Passover and Easter: similarities and differences

                                            Passover and Easter: similarities and differences

           by Meir Waintrater, coordinator of the project " Know the religion of thy neighbors" 


The Jewish holiday of Passover and the Christian Easter both take place in early spring. The Christian holiday, as we shall see, has a historical link with the Jewish one; but their meanings have become profoundly different.



Passover (Hebrew Pessah) commemorates the day when the Hebrews were freed from slavery in Egypt. This is a crucial event which resulted in the crossing of the desert, the reception of the Divine Law (Hebrew Torah) and the entry into the Land of Israel.

The holiday lasts for seven days in the Land of Israel, and eight days within the Diaspora. During this period, Jews abstain from bread and, more generally, from any product derived from cereals which have been undergoing fermentation. Instead, they eat unleavened bread (Hebrew: Masta - plural, Matsot), recalling the patties the Hebrews cooked in haste during the Exodus.

Before the destruction of the Temple in Jerusalem in the year 70 AD, Passover was celebrated with a pilgrimage to Jerusalem. The Jewish people sacrificed a lamb there in memory of the one which had been sacrificed by their ancestors, on the eve of the Exodus, and the meal of the day before Passover was organized around the "paschal lamb". But since the destruction of the Temple by Roman troops, there is no sacrifice or pilgrimage, and the holiday has essentially become a family holiday.

On the first two nights (in Israel, on the first night only), families gather together to read and comment on the Hagada, the text based on the Bible and the Talmud explaining the meaning of the holiday. This evening, called Séder in Hebrew (literally "order"), is the key moment of Passover. A vigil of study and prayer, the Séder is also a convivial evening during which once eats traditional food, drinks four cups of wine - each one corresponding to a specific part of the story, and sings songs from the Hagada with the active participation of children. The reading of the Hagada ends with the famous words: "Next year in Jerusalem."
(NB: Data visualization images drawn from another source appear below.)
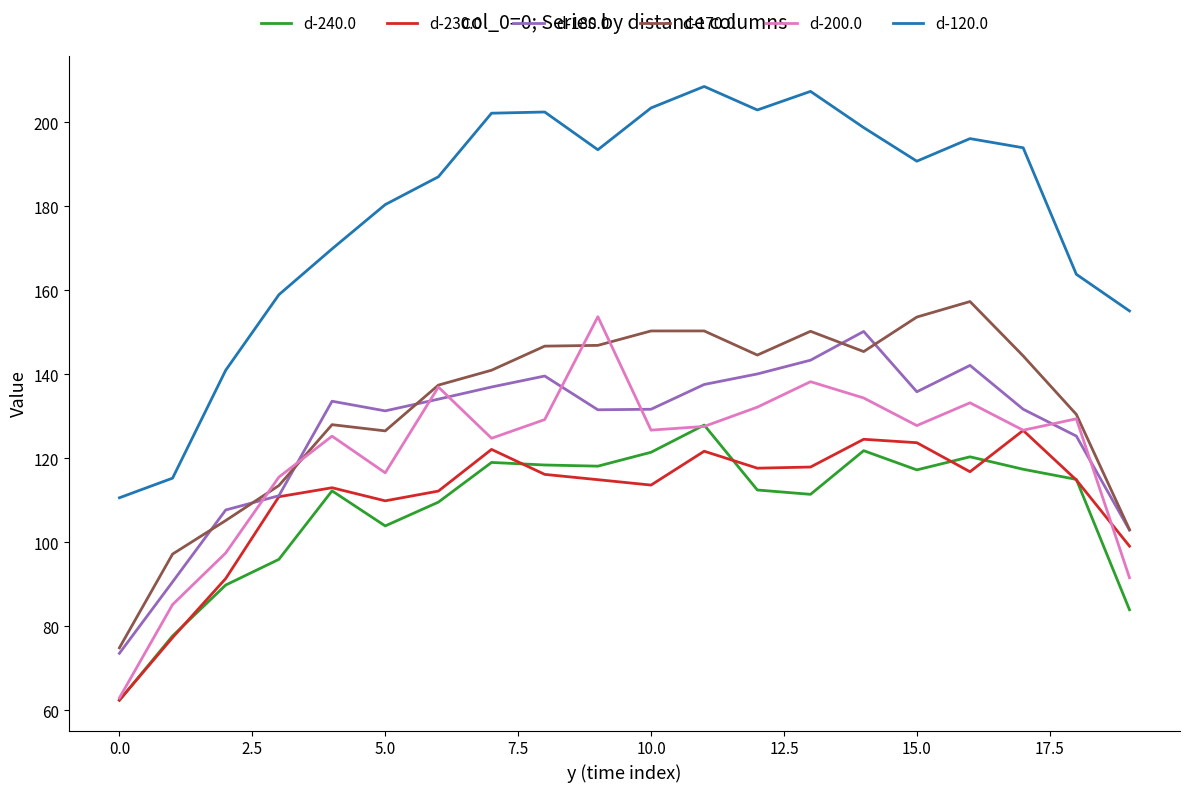

True or false: d-240.0 and d-170.0 intersect in this chart.

False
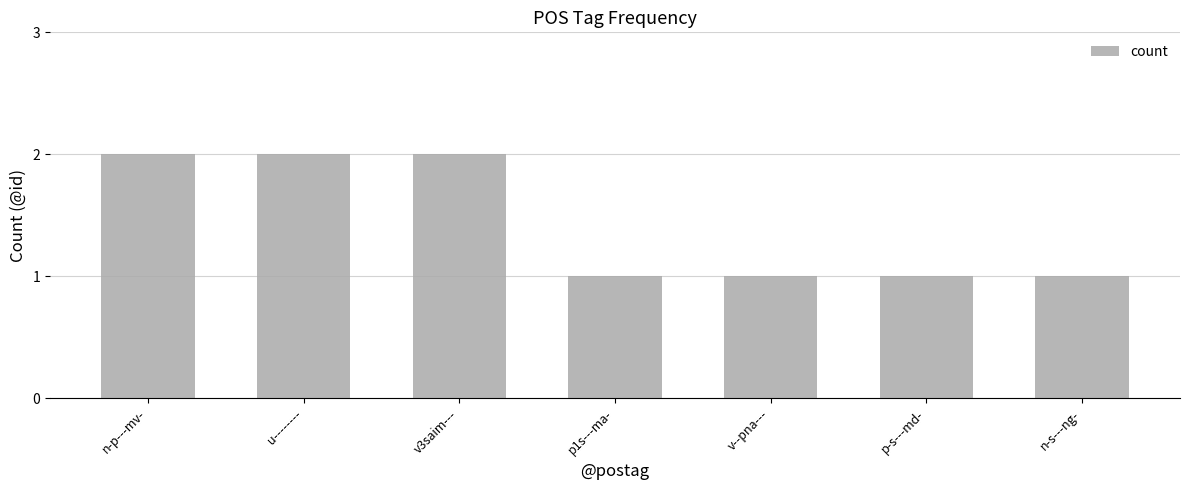

What is the difference between the values at v--pna--- and n-p---mv-?

1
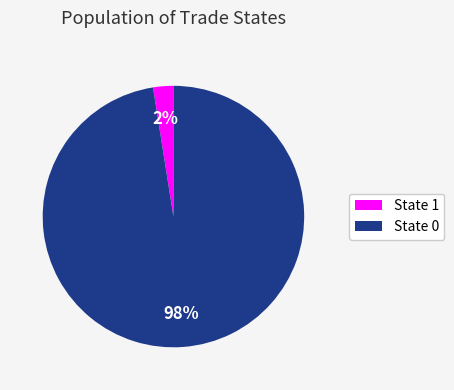

To the nearest percent, what is the average slice percentage?

50%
The Christian holiday of Easter

The Christian holiday of Easter - the Western Churches and Orthodox churches celebrate it on different days, because of the discrepancy between the Gregorian calendar and the Julian calendar - commemorates the resurrection of Christ and is the main holiday of the Christians.
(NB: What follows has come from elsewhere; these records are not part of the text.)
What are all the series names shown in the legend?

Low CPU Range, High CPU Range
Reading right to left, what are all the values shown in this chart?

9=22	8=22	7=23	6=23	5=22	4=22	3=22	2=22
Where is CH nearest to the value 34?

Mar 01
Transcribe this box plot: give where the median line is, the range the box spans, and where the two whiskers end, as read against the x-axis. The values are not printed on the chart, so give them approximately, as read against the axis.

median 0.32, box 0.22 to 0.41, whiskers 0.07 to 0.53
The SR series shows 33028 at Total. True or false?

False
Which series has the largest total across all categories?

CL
First is Palm Sunday: it celebrates the entry of Jesus into Jerusalem. The worshippers have twigs blessed evoking fins with which, according to the narrative of the Gospels, Jesus was welcomed triumphantly by the people. This is the beginning of the Holy Week, which ends with the Passion and Resurrection of Christ.

The Last Supper, the last meal Jesus took with his twelve disciples, is the evening of Holy Thursday. During the meal, which is none other than the Séder of Passover according to the ritual in use before the destruction of the Temple, Jesus instituted the Eucharist by sharing with his disciples Matsot and wine and by saying, "This is my body, this is my blood". From this crucial moment, when a Jewish ritual arises a fundamental sacrament of the Church, Christianity retains the trademark by the Hebrew word Pesach which became - through Greek and Latin - the French word "Pâques".
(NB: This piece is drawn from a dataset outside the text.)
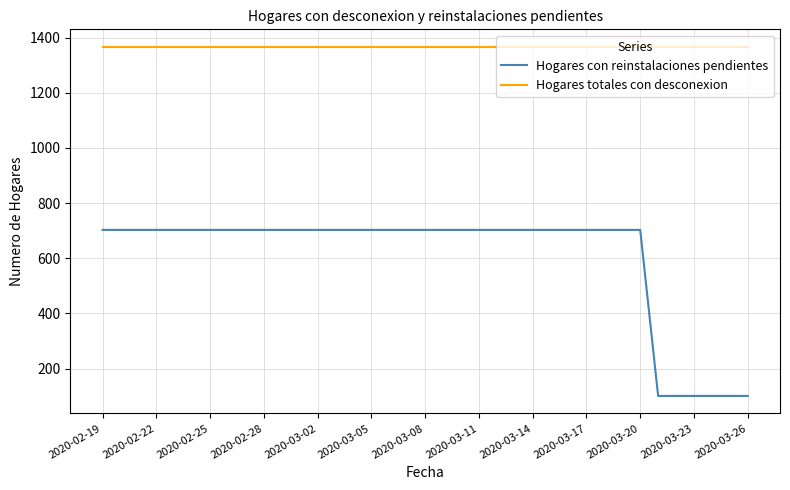

At how many categories does at least one series exceed 1277?

37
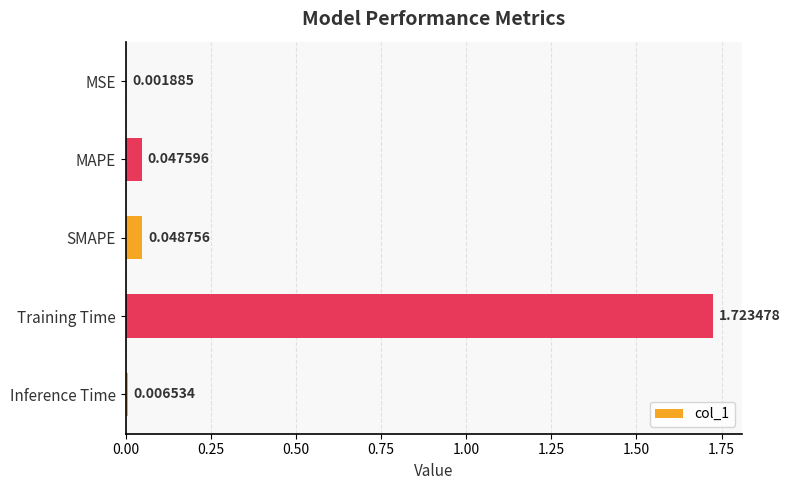

What is the sum of all values?

1.8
The next day, Good Friday is a day of recollection when Christians commemorate the crucifixion and death of Jesus. Then comes the Holy Saturday, the day of silence and waiting. After the Easter Vigil on Saturday evening comes Easter Sunday which is dedicated to the resurrection of Jesus.

The link between Passover and Easter stops there. Christianity continues to borrow symbols of Judaism, but gives them an entirely different meaning. The Christian paschal lamb is not the sacrificial lamb of the Exodus, it is Jesus being sacrificed to atone the sins of men. The promises made by God to his people during the Gift of the Law on Mount Sinai, are supposed to have been completed by the coming of Christ. Christianity separated itself from Judaism and opposed itself to it for a long time before the time of dialogue came. But this is another story.